Start of RECORDS TO USE
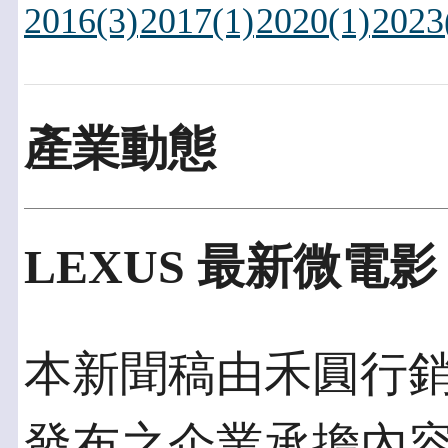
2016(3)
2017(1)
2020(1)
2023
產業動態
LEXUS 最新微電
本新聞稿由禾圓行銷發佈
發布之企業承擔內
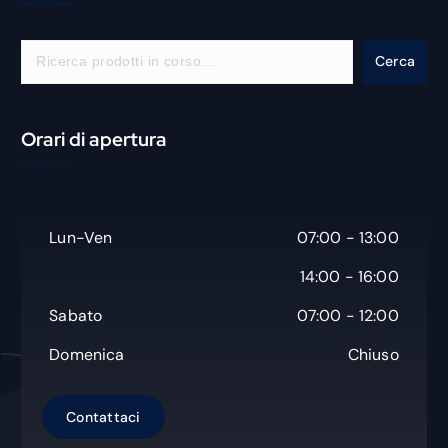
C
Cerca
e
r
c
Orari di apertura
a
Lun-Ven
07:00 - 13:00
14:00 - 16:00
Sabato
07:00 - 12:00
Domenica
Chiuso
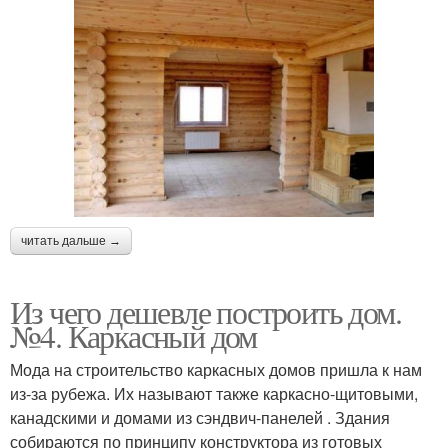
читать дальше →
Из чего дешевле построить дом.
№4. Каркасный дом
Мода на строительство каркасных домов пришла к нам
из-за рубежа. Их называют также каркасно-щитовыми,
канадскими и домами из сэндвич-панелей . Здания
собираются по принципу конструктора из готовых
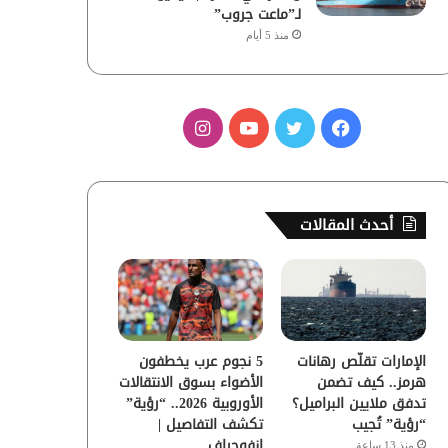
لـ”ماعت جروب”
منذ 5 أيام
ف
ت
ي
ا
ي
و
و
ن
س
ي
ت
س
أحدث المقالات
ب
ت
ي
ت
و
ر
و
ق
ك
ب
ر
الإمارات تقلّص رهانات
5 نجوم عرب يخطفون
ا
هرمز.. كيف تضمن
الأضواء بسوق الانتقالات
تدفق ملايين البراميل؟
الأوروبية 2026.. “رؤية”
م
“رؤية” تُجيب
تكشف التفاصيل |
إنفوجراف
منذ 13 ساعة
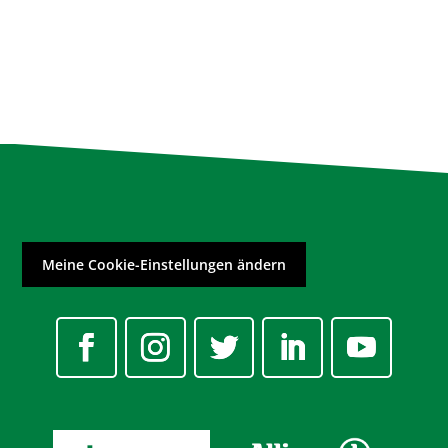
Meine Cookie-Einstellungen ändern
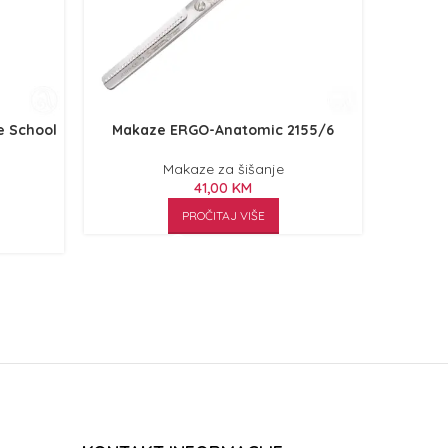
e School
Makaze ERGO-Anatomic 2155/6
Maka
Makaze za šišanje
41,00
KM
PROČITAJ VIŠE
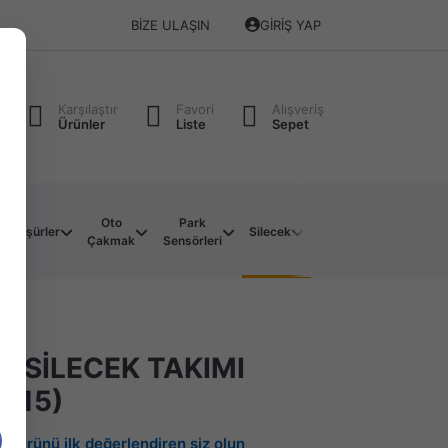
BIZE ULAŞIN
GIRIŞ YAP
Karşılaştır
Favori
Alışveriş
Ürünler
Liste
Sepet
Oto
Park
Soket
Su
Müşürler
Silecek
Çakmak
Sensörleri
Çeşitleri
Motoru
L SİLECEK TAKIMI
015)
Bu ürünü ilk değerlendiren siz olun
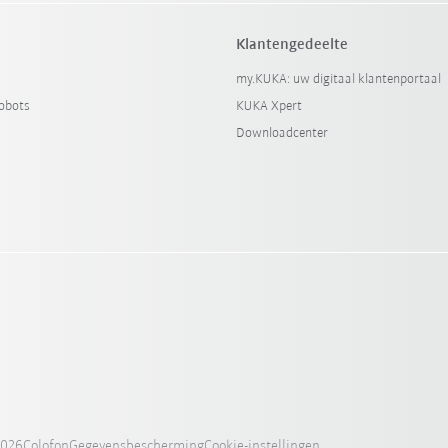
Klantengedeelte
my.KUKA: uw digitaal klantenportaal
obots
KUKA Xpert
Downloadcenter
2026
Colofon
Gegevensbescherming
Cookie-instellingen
End of RECORDS TO USE
Wherever a picture appears in the listing above, drop it, and restate the rest exactly.

OUTPUT OF THE EXERCISE:
2016(3)
2017(1)
2020(1)
2023
產業動態
LEXUS 最新微電
本新聞稿由禾圓行銷發佈
發布之企業承擔內
C
Cerca
e
r
c
Orari di apertura
a
Lun-Ven
07:00 - 13:00
14:00 - 16:00
Sabato
07:00 - 12:00
Domenica
Chiuso
читать дальше →
Из чего дешевле построить дом.
№4. Каркасный дом
Мода на строительство каркасных домов пришла к нам
из-за рубежа. Их называют также каркасно-щитовыми,
канадскими и домами из сэндвич-панелей . Здания
собираются по принципу конструктора из готовых
لـ”ماعت جروب”
منذ 5 أيام
ف
ت
ي
ا
ي
و
و
ن
س
ي
ت
س
أحدث المقالات
ب
ت
ي
ت
و
ر
و
ق
ك
ب
ر
الإمارات تقلّص رهانات
5 نجوم عرب يخطفون
ا
هرمز.. كيف تضمن
الأضواء بسوق الانتقالات
تدفق ملايين البراميل؟
الأوروبية 2026.. “رؤية”
م
“رؤية” تُجيب
تكشف التفاصيل |
إنفوجراف
منذ 13 ساعة
Meine Cookie-Einstellungen ändern
e School
Makaze ERGO-Anatomic 2155/6
Maka
Makaze za šišanje
41,00
KM
PROČITAJ VIŠE
BIZE ULAŞIN
GIRIŞ YAP
Karşılaştır
Favori
Alışveriş
Ürünler
Liste
Sepet
Oto
Park
Soket
Su
Müşürler
Silecek
Çakmak
Sensörleri
Çeşitleri
Motoru
L SİLECEK TAKIMI
015)
Bu ürünü ilk değerlendiren siz olun
Klantengedeelte
my.KUKA: uw digitaal klantenportaal
obots
KUKA Xpert
Downloadcenter
2026
Colofon
Gegevensbescherming
Cookie-instellingen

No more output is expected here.